══ Stored data ══

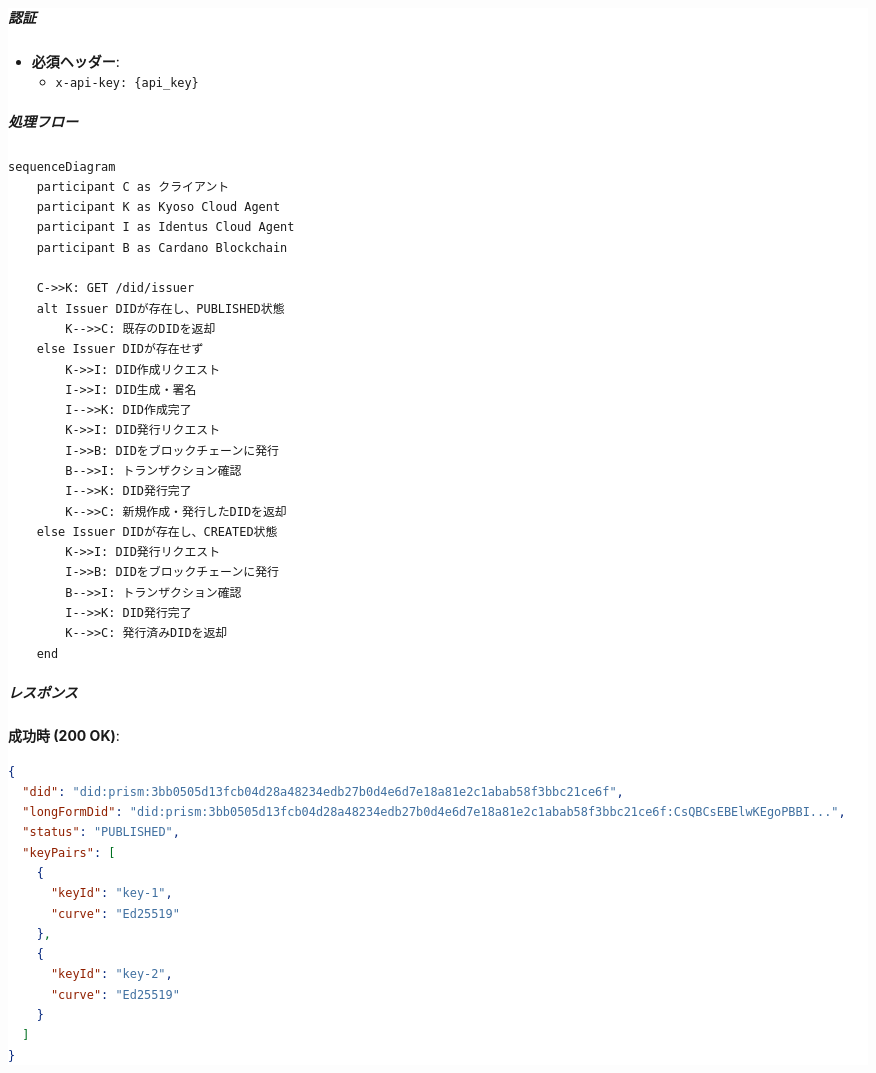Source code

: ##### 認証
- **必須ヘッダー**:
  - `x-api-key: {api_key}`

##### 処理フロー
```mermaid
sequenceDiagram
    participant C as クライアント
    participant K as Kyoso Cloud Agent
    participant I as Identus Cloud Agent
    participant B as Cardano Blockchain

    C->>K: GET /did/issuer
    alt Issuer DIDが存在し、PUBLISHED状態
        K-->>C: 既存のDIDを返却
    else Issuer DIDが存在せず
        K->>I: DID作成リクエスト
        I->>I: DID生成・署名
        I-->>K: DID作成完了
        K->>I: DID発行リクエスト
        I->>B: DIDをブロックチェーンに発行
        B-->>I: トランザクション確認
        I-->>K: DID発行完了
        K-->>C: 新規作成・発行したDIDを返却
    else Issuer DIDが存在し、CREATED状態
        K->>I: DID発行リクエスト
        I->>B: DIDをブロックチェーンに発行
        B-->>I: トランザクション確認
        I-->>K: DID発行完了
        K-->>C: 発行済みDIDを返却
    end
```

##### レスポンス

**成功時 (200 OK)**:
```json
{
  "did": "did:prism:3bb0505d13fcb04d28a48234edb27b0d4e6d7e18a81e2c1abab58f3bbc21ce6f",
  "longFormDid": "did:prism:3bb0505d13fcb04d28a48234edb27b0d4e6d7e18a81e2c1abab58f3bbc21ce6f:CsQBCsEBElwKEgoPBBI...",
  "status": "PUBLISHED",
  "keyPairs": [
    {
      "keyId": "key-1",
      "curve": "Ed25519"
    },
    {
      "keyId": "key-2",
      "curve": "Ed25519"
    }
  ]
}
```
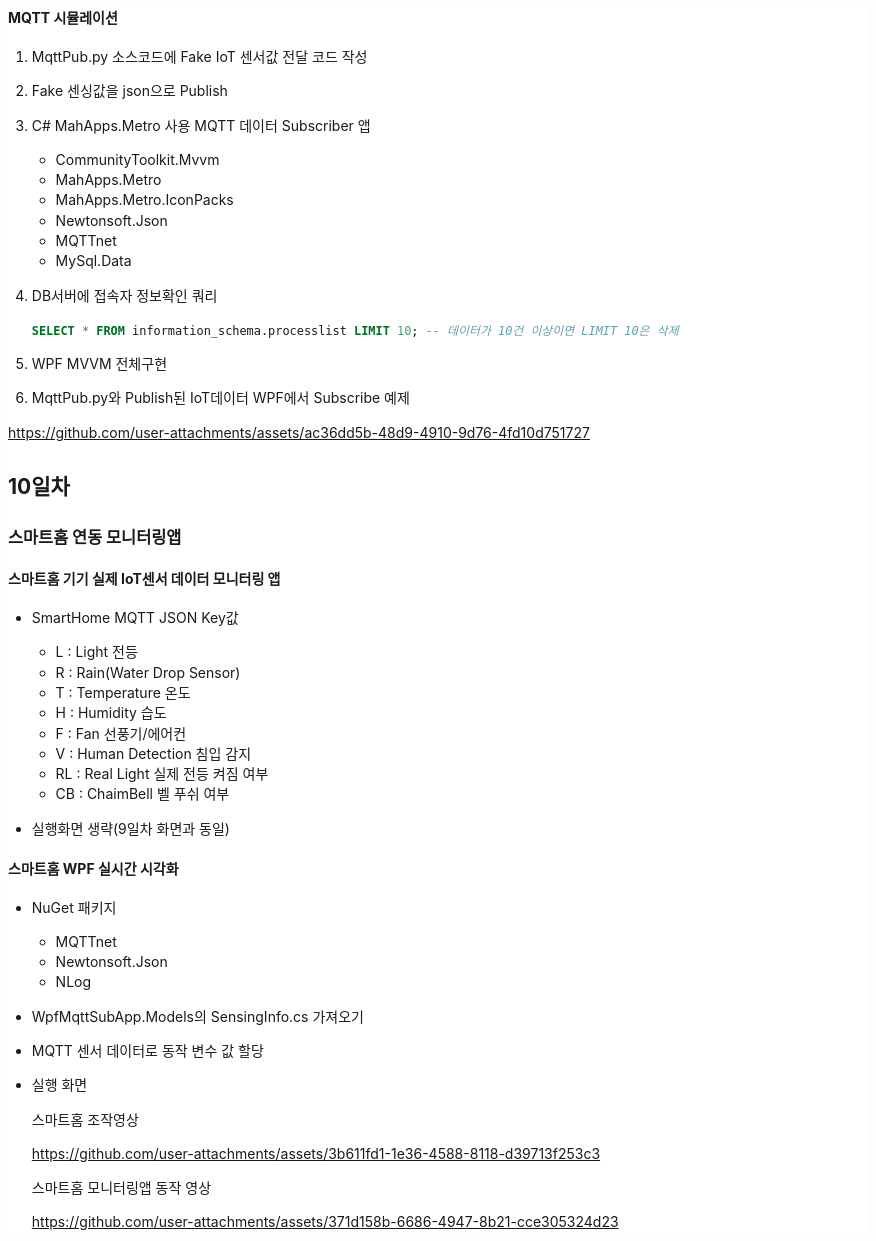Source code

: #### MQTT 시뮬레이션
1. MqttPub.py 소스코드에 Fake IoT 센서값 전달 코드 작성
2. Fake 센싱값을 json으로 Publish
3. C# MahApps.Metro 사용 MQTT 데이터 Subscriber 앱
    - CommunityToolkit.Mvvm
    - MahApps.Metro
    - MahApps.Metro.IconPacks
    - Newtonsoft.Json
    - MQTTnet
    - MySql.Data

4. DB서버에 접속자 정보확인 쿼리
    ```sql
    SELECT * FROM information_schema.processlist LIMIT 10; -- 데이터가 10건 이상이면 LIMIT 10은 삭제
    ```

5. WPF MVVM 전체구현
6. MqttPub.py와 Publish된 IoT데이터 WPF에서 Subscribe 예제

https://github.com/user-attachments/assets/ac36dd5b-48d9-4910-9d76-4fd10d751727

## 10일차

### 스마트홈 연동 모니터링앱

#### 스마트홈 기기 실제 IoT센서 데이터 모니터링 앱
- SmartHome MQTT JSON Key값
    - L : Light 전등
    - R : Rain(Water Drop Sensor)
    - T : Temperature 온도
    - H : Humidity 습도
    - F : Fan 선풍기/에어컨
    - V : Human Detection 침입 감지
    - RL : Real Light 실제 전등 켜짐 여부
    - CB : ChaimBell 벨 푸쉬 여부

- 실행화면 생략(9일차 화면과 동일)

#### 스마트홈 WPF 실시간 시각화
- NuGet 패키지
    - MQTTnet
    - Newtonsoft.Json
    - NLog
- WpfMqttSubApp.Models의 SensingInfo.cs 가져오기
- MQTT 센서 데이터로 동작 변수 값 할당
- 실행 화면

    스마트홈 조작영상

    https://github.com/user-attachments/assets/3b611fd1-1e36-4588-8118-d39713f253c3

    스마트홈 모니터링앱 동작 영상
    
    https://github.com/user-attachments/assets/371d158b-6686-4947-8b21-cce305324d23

═══
══ Stored data ══

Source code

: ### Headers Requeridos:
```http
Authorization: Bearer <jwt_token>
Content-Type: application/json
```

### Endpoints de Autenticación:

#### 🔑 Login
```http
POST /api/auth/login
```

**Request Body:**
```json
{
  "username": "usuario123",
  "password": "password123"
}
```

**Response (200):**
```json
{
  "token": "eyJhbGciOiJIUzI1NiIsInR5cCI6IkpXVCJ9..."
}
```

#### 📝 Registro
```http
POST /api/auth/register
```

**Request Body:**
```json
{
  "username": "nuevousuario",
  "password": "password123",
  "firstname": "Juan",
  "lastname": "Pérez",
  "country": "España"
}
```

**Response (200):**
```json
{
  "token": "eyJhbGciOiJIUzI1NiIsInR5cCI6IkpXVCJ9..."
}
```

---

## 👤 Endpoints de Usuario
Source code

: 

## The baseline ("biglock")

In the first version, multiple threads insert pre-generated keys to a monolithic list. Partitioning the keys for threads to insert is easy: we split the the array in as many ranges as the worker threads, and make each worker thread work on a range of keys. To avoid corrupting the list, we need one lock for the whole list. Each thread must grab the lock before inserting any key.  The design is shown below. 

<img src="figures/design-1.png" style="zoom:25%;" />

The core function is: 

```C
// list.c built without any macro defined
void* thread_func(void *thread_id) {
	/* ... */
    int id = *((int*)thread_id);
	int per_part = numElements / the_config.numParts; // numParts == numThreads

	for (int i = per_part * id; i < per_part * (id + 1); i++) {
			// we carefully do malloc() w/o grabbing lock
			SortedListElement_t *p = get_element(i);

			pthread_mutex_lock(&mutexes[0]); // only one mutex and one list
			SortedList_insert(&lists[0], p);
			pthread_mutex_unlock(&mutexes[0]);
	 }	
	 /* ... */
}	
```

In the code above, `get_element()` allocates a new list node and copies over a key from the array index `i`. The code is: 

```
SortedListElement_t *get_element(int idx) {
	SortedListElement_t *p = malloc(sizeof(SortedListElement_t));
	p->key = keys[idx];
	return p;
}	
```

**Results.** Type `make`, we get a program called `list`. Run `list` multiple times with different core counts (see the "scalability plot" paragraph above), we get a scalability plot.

═══

* [Task item]: Could you write out, exactly as they stand, only the lines above that begin at the line with "#### 스마트홈 WPF 실시간 시각화" and stop after the line with "스마트홈 모니터링앱 동작 영상"?

* [Response box]:
#### 스마트홈 WPF 실시간 시각화
- NuGet 패키지
    - MQTTnet
    - Newtonsoft.Json
    - NLog
- WpfMqttSubApp.Models의 SensingInfo.cs 가져오기
- MQTT 센서 데이터로 동작 변수 값 할당
- 실행 화면

    스마트홈 조작영상

    https://github.com/user-attachments/assets/3b611fd1-1e36-4588-8118-d39713f253c3

    스마트홈 모니터링앱 동작 영상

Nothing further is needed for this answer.